İSTANBUL (AA) - Maltepe Üniversitesi Eğitim Fakültesi Öğretim Üyesi Prof. Dr. Ramazan Korkmaz, bilişim dilinin, açılımı, derinliği olmayan bir dil iken, edebiyat dünyasının dilinin çağrışımlara dayalı zengin bir dil olduğunu belirterek, "Dilimizi korumak ve geliştirmek, sosyal medyanın dışında bir dünya -özellikle de edebiyat dünyası- olduğunu bilmek gerekiyor. Dilin değişimini izlemek yerine çocuklara, gençlere dünyayı sanat ve edebiyat penceresinden görmeyi öğretmeliyiz. Dilimizin sınırlarını kısarak, eksilterek bozarak aslında dünyamızın sınırlarını da bozduğumuzu, eksilttiğimizi ve küçülttüğümüzü bilmeliyiz." dedi.
Korkmaz, 26 Eylül Türk Dil Bayramı dolayısıyla yaptığı açıklamada, internet ve sosyal medyada kullanılan dilin, Türkçeye olumlu katkısı olmadığını, sözcüklerin kısaltılıp, amacı dışında bir yozlaşmaya tabi tutulmasıyla dilin içerik kaybına uğrayacağını anlattı.
Kısaltma, yabancı dil kökenli sözcükler ve emojilerle oluşturulan yeni yazışma dilinin dezavantajlarına işaret eden Korkmaz, şöyle devam etti:
"Bu, dil ötesi bir yere gidiştir ve elbette sağlıklı değildir. Dilimizi korumak ve geliştirmek, sosyal medyanın dışında bir dünya -özellikle de edebiyat dünyası- olduğunu bilmek gerekiyor. Dilin değişimini izlemek yerine çocuklara, gençlere dünyayı sanat ve edebiyat penceresinden görmeyi öğretmeliyiz. Dillerinin zenginlikleri için çocuklarımızı şairler, ozanlar, öykücüler, romancılar ve tiyatrocularla buluşturmalıyız.

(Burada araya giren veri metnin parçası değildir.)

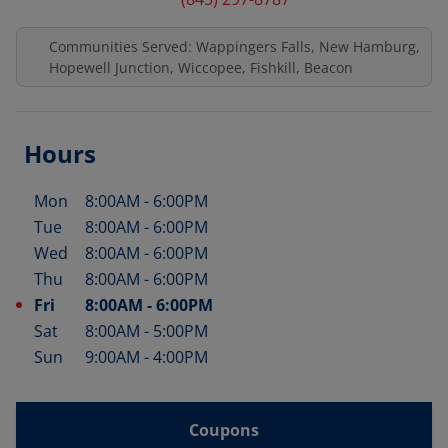
Communities Served: Wappingers Falls, New Hamburg,
Hopewell Junction, Wiccopee, Fishkill, Beacon
Hours
Mon
8:00AM
-
6:00PM
Day of the Week
Hours
Tue
8:00AM
-
6:00PM
Wed
8:00AM
-
6:00PM
Thu
8:00AM
-
6:00PM
Fri
8:00AM
-
6:00PM
Sat
8:00AM
-
5:00PM
Sun
9:00AM
-
4:00PM
Coupons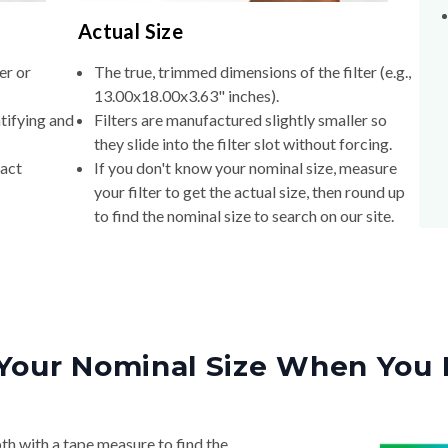
Actual Size
er or
The true, trimmed dimensions of the filter (e.g.,
13.00x18.00x3.63" inches).
tifying and
Filters are manufactured slightly smaller so
they slide into the filter slot without forcing.
xact
If you don't know your nominal size, measure
your filter to get the actual size, then round up
to find the nominal size to search on our site.
Your Nominal Size When You 
th with a tape measure to find the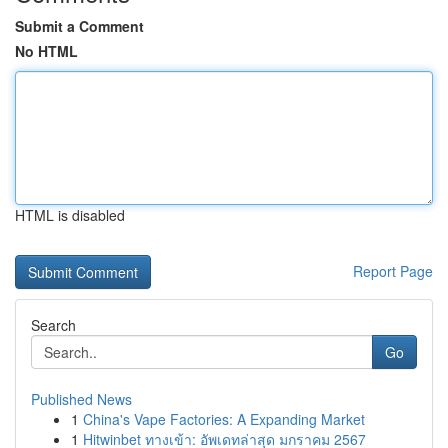
Submit a Comment
No HTML
HTML is disabled
Report Page
Search
Go
Published News
1
China's Vape Factories: A Expanding Market
1
Hitwinbet ทางเข้า: อัพเดทล่าสุด มกราคม 2567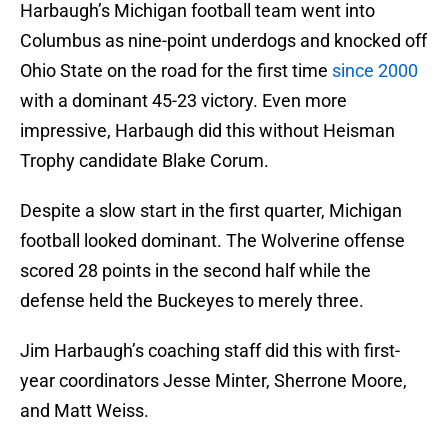
Harbaugh’s Michigan football team went into
Columbus as nine-point underdogs and knocked off
Ohio State on the road for the first time
since 2000
with a dominant 45-23 victory. Even more
impressive, Harbaugh did this without Heisman
Trophy candidate Blake Corum.
Despite a slow start in the first quarter, Michigan
football looked dominant. The Wolverine offense
scored 28 points in the second half while the
defense held the Buckeyes to merely three.
Jim Harbaugh’s coaching staff did this with first-
year coordinators Jesse Minter, Sherrone Moore,
and Matt Weiss.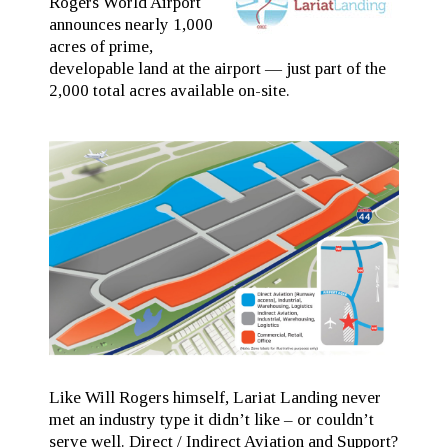
Rogers World Airport
announces nearly 1,000
acres of prime,
developable land at the airport — just part of the
2,000 total acres available on-site.
Like Will Rogers himself, Lariat Landing never
met an industry type it didn’t like – or couldn’t
serve well. Direct / Indirect Aviation and Support?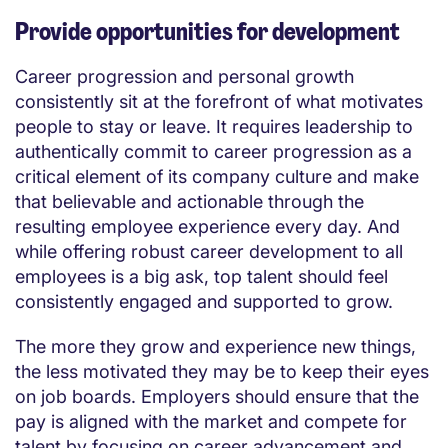
Provide opportunities for development
Career progression and personal growth
consistently sit at the forefront of what motivates
people to stay or leave. It requires leadership to
authentically commit to career progression as a
critical element of its company culture and make
that believable and actionable through the
resulting employee experience every day. And
while offering robust career development to all
employees is a big ask, top talent should feel
consistently engaged and supported to grow.
The more they grow and experience new things,
the less motivated they may be to keep their eyes
on job boards. Employers should ensure that the
pay is aligned with the market and compete for
talent by focusing on career advancement and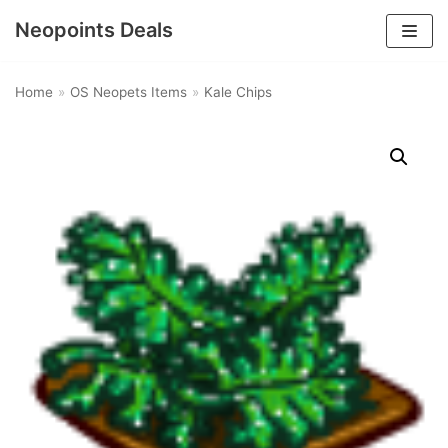
Neopoints Deals
Skip
to
Home
»
OS Neopets Items
»
Kale Chips
content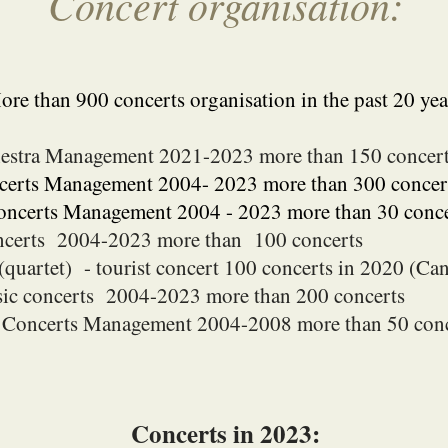
Concert organisation:
re than 900 concerts organisation in the past 20 yea
estra Management 202
1
-2023 more than 150 concer
erts Management 2004- 2023 more than 300 concer
Concerts Management 2004 - 2023 more than 30 conce
ncerts 2004-2023 more than 100 concerts
(quartet) - tourist concert 100 concerts in 2020 (C
ic concerts 2004-2023 more than 200 concerts
p Concerts Management 2004-2008 more than 50 conc
C
oncerts in 2023: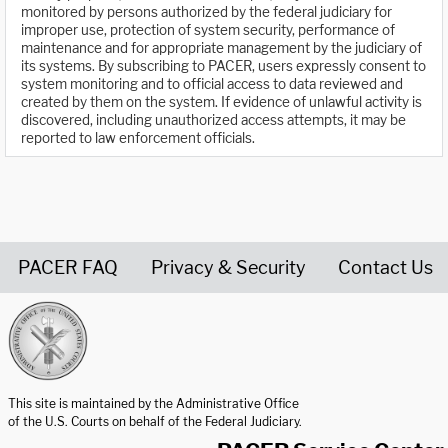
monitored by persons authorized by the federal judiciary for
improper use, protection of system security, performance of
maintenance and for appropriate management by the judiciary of
its systems. By subscribing to PACER, users expressly consent to
system monitoring and to official access to data reviewed and
created by them on the system. If evidence of unlawful activity is
discovered, including unauthorized access attempts, it may be
reported to law enforcement officials.
PACER FAQ
Privacy & Security
Contact Us
United States Courts home page
This site is maintained by the Administrative Office
of the U.S. Courts on behalf of the Federal Judiciary.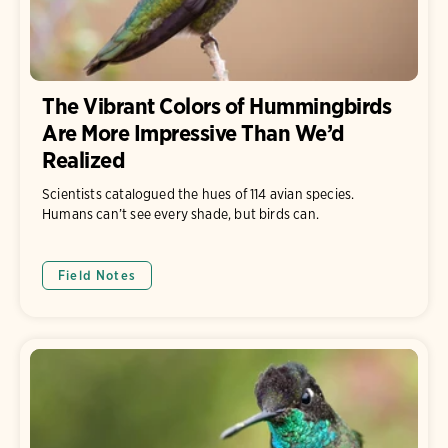
The Vibrant Colors of Hummingbirds
Are More Impressive Than We’d
Realized
Scientists catalogued the hues of 114 avian species.
Humans can’t see every shade, but birds can.
Field Notes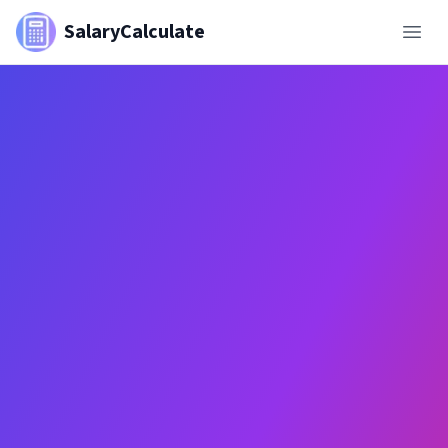
SalaryCalculate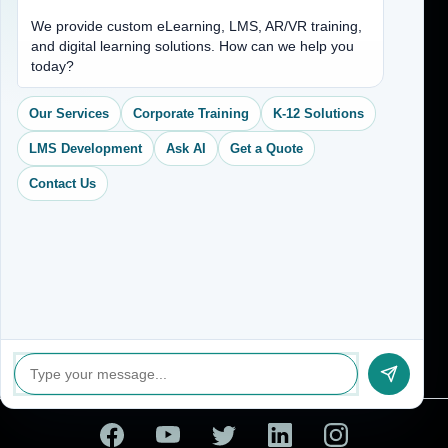
Address
We provide custom eLearning, LMS, AR/VR training,
and digital learning solutions. How can we help you
(704) 265-2525
today?
contact@vkcreativelearning.com
C 12, 2nd Floor, Madhu Vihar,
Our Services
Corporate Training
K-12 Solutions
Delhi 92, India
LMS Development
Ask AI
Get a Quote
Contact Us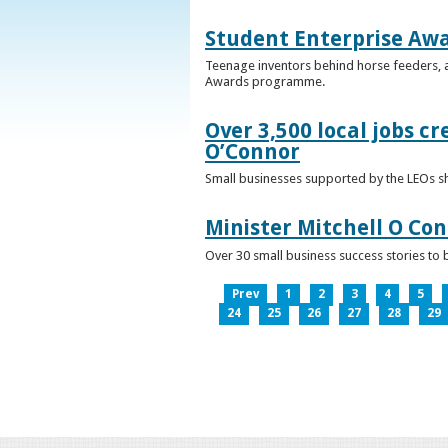
Student Enterprise Aw
Teenage inventors behind horse feeders, a
Awards programme.
Over 3,500 local jobs cr
O’Connor
Small businesses supported by the LEOs s
Minister Mitchell O Co
Over 30 small business success stories to 
Prev
1
2
3
4
5
24
25
26
27
28
29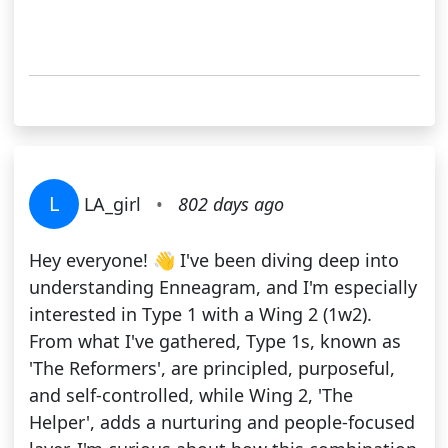
L
LA_girl
•
802 days ago
Hey everyone! 👋 I've been diving deep into
understanding Enneagram, and I'm especially
interested in Type 1 with a Wing 2 (1w2).
From what I've gathered, Type 1s, known as
'The Reformers', are principled, purposeful,
and self-controlled, while Wing 2, 'The
Helper', adds a nurturing and people-focused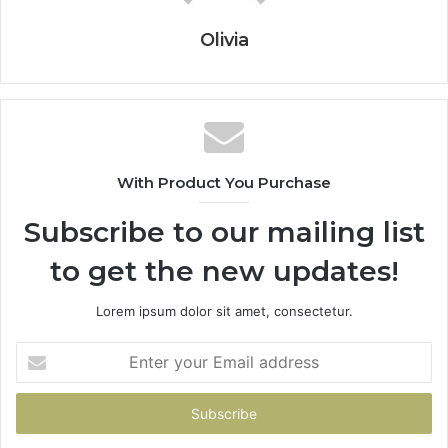
Olivia
With Product You Purchase
Subscribe to our mailing list
to get the new updates!
Lorem ipsum dolor sit amet, consectetur.
Enter
your
Email
address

Dilimizin sınırlarını kısarak, eksilterek bozarak aslında dünyamızın sınırlarını da bozduğumuzu, eksilttiğimizi ve küçülttüğümüzü bilmeliyiz."
Korkmaz, geliştirilen yeni dilin, "yoksul" ve "sığ" bir dil olduğunu, aynı zamanda kişinin kendisini ifade etme yeteneğine de tehdit yarattığını belirtti.
İnternet dilinin toplum içi iletişimi bozacağına değinen Korkmaz, "Kendini doğru ifade etmek bir meziyettir. O zenginliğin, içeriğin kaybolması insanın yoksullaşmasını getirir. Bilişim dili ise yoksul bir dildir. Açılımı, derinliği olmayan bir dildir. Edebiyat dünyasının dili ise çağrışımlara dayalı zengin bir dil. İnsanın ruh dünyasını geliştirir, farklı ufuklarla taşır." değerlendirmesinde bulundu.
- "Bu dille büyük bir dünya kurmak olanaksız"
Prof. Dr. Ramazan Korkmaz, internet ve sosyal medya dilinin 150-200 sözcükten oluştuğunu, bu dille büyük bir dünya kurmanın olanaksız olduğunu vurgulayan Korkmaz, insanın gelişmesi, değişmesi için dilin de sınırlarının geliştirilmesi gerektiğinin altını çizdi. Korkmaz, şunları kaydetti:
"Kendilerini doğru kelimeleri bularak ifade edemiyorlar. Kendi aralarında, internette kullandıkları sözcükleri farkında olmadan okul veya işteki en ciddi ortamlarda kullanmak zorunda kalıyorlar. Sosyal medyanın diliyle edebi bir metin oluşturmak mümkün değildir. Normal bir iletişim dili de yaratmak mümkün değil. Hız çağında gençler bunları kullanabiliyorlar. Hızlı iletişim için böyle bir dil geliştirmişler. Bu dil günlük yaşama yansıyınca ilişkileri yoksullaştırıyor. İnsanları yalnızlaştırıyor."
Korkmaz, değişim ve gelişime karşı koyulamayacağını, ancak yasaklamanın da çare olmadığını, çocuklara ve gençlere "bu kelimeleri kullanmayın, söylemeyin, yazmayın" demek yerine, onlara uygun seçenekler sunmak gerektiğini belirtti.
Gençlere, hikayenin bir alt türü olan "küçürek öykü" (minimal hikaye) okumayı öneren Korkmaz, en fazla 100 sözcükten oluşan ancak roman derinliği olan öyküleri keşfetmek gerektiğini, Ferit Edgü'nün bu tür çok sayıda eseri bulunduğunu kaydetti.
-"Olabildiğince, yabancı sözcüklere karşılık bulmak doğrudur"
Korkmaz yabancı dillerden hiçbir sözcüğün girmemesi için bir dilin sınırlarını kapatmanın da doğru olmadığını ifade ederek, bugüne kadar mantığı, dil bilgisi ve yapısı aynı olmak koşuluyla dışarıdan birçok sözcüğün Türkçeye girdiğini hatırlattı.
Yabancı dilden sözcük kullanımının normal bir durum olduğuna değinen Korkmaz, "Ama bu yapının bir kanser hücresi gibi çoğalması, kendi düşünce sistemini, dil bilgisi yapısını dikte etmeye başladığı zaman tehlike başlar. Yoksa sözcüklerin tekil olarak sizin dünyanıza girmesi kazanç sayılır. Dil zenginleşiyor. Bununla birlikte olabildiğince, yabancı sözcüklere karşılık bulmak doğrudur." görüşlerine yer verdi.